Fauji Fertilizer Company reports 50% YoY profit increase in 9 months of 2023
Fauji Fertilizer Company Ltd. (FFC), a prominent urea producer in Pakistan, disclosed its financial results for the nine months ending September 30, 2023. The company registered a net profit of PKR 22.21 billion, marking a 50% year-on-year increase compared to PKR 14.84 billion in the corresponding period of the previous year. However, earnings in U.S. dollar terms rose modestly to USD 80 million from USD 75 million due to significant depreciation in the Pak Rupee.
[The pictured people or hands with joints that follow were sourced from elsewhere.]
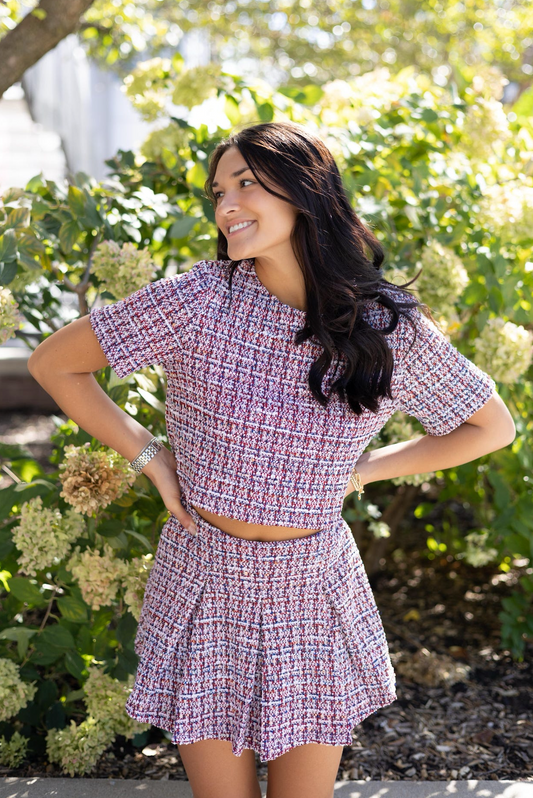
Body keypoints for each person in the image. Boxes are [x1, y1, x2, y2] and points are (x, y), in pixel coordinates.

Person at [28, 121, 515, 798]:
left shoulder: (381, 326)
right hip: (205, 579)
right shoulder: (200, 298)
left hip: (310, 592)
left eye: (247, 183)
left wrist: (364, 470)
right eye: (218, 190)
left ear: (305, 193)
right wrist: (153, 459)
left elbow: (489, 426)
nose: (226, 203)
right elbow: (55, 365)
Chairman Waqar Ahmed Malik and CEO Sarfaraz Ahmed Rehman attributed this performance to a record other income of PKR 12.53 billion, a figure 22% higher than the same period last year. They cited cost economization and efficiency optimization as other key drivers of the increase in profitability. These measures were deemed necessary due to the ongoing challenges of high inflation, financial costs, and a weakening local currency.
The FFC’s production facilities in Punjab and Sindh provinces were noted for their high operational reliability and commitment to health, safety, and environmental standards. Urea production for the nine-month period in 2023 was approximately 1.926 million metric tonnes, a 7% rise compared to last year. This increase was attributed to favorable weather conditions and operational enhancements, including the rescheduling of annual maintenance to the last quarter of 2023.
The company witnessed a surge in sales volume to 1.911 million metric tonnes, up from 1.795 million metric tonnes in the previous year. This was due in part to expectations of rising urea prices on the back of a looming increase in gas prices. Sales revenue for the period was PKR 116 billion, a substantial increase from PKR 79 billion in the prior year.
Despite the robust revenue, the company did face headwinds. The high rate of inflation led to a 46% increase in the cost of sales, amounting to PKR 71.21 billion, and a 26% rise in distribution costs, which stood at PKR 8.73 billion. Interest rate volatility also resulted in a 24% increase in finance costs to PKR 4 billion. These additional costs were mitigated to some extent by cost-saving measures implemented by FFC’s management.
An IMS Research report stated that FFC’s significant growth in its top line is mainly fueled by higher urea sales and increasing urea prices amid inflationary pressures in the domestic market.